Les représentants des pharmaciens unis contre la GMS
Si Carrefour essuie un premier revers, la hache de guerre, elle, est bien déterrée entre la GMS et les représentants des pharmaciens. Les groupements, en premier lieu, prennent position et appellent à réserver la vente d’autotests aux professionnels de santé. « Les vendre en GMS, c’est une aberration, s’indigne Laurent Filoche, président de l’Union des groupements de pharmaciens d’officine (UDGPO). Comment assurer la traçabilité des résultats s’ils sont vendus en supermarché ? ». Une interrogation partagée par Philippe Besset. Le président de la Fédération des syndicats pharmaceutiques de France (FSPF) estime lui aussi que l’utilisation d’un autotest dans la sphère privée doit impérativement être accompagnée de conseils d’un professionnel de santé. « Un résultat négatif pourrait participer à une fausse réassurance de l’usager », alerte-t-il, ajoutant que la délivrance en pharmacie permettra « d’insister sur la confirmation par test PCR à réaliser en cas de positivité ».
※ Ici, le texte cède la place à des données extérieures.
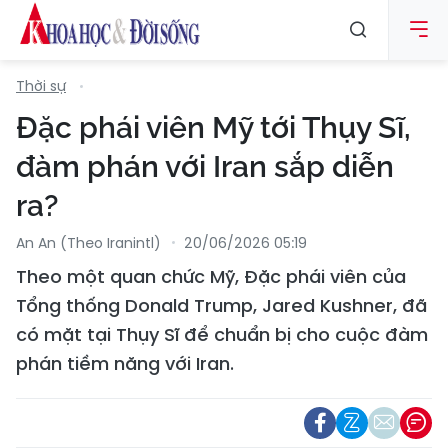
Thời sự
Đặc phái viên Mỹ tới Thụy Sĩ,
đàm phán với Iran sắp diễn
ra?
An An (Theo Iranintl)
20/06/2026 05:19
Theo một quan chức Mỹ, Đặc phái viên của
Tổng thống Donald Trump, Jared Kushner, đã
có mặt tại Thụy Sĩ để chuẩn bị cho cuộc đàm
phán tiềm năng với Iran.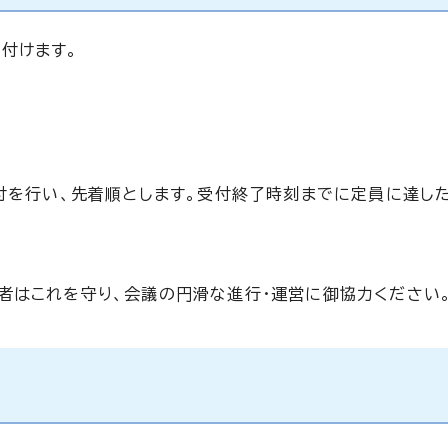
付けます。
付を行い、先着順とします。受付終了時刻までに定員に達し
者はこれを守り、会議の円滑な進行・運営に御協力ください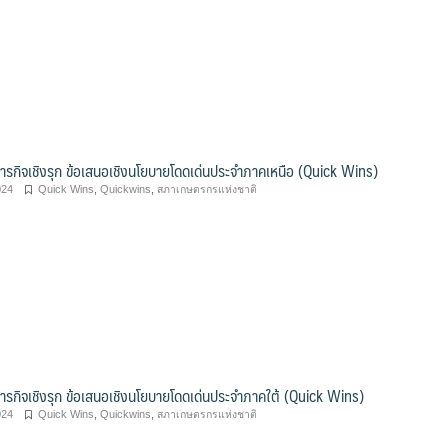
ภารกิจเชิงรุก ข้อเสนอเชิงนโยบายโดดเด่นประจำภาคเหนือ (Quick Wins)
024
Quick Wins
,
Quickwins
,
สภาเกษตรกรแห่งชาติ
ภารกิจเชิงรุก ข้อเสนอเชิงนโยบายโดดเด่นประจำภาคใต้ (Quick Wins)
024
Quick Wins
,
Quickwins
,
สภาเกษตรกรแห่งชาติ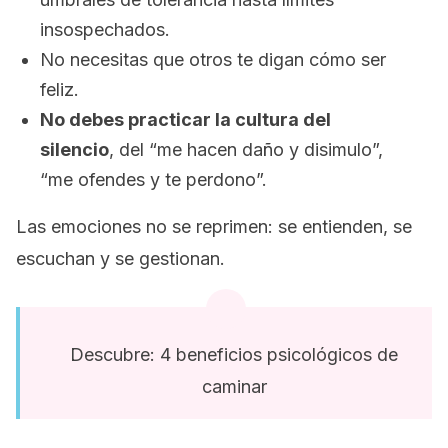
insospechados.
No necesitas que otros te digan cómo ser
feliz.
No debes practicar la cultura del
silencio
, del “me hacen daño y disimulo”,
“me ofendes y te perdono”.
Las emociones no se reprimen: se entienden, se
escuchan y se gestionan.
Descubre: 4 beneficios psicológicos de
caminar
Dans un communiqué commun, l’ensemble de la profession s’unit contre la vente d’autotests en GMS. « La HAS recommande un prélèvement nasal profond qui doit être accompagné d’une formation. La fiabilité du résultat du test dépend de la qualité de réalisation du prélèvement. Quel suivi de la pandémie peut-on espérer si la population est appelée à se tester elle-même, sans conseil d’un professionnel, sans accompagnement et sans indication de conduite à tenir en cas de résultat positif ? », questionnent la FSPF, l’USPO, mais aussi l'UDGPO, Federgy et le Conseil national de l’Ordre des pharmaciens (CNOP). Au vu de la situation sanitaire actuelle, la stratégie de dépistage doit être du ressort de « professionnels de santé formés et aguerris », demandent-ils de concert.
Tout reste à faire
Les inconnues sont encore nombreuses concernant le déploiement des autotests en France. Pour l’heure, la vente en pharmacie est toujours suspendue à la publication des autotests agréés par le gouvernement. « Il manque également la doctrine, précise Philippe Besset. Il faut par exemple que l’on sache s’il y a une prise en charge des autotests par l’assurance-maladie dans certains cas qui seront à préciser », ajoute le président de la FSPF. Un arrêté dérogatoire, qui autoriserait la vente d’autotests ne bénéficiant pas du marquage CE, est, lui, bien à l’étude. Une mesure déjà prise en France au moment de l’arrivée des premiers tests antigéniques et également appliquée par les pays européens, comme l’Allemagne, qui ont récemment autorisé la vente d’autotests. « L’objectif, c’est de permettre aux autotests d’arriver plus vite sur le marché, mais cette mesure ne signifie en rien que la GMS pourra les vendre », explique toutefois Gilles Bonnefond. Le président de l’USPO espère que les autorités autoriseront les pharmacies à vendre les autotests en premier, avant la GMS. Une décision qui ne serait, pour la profession, que le minimum syndical.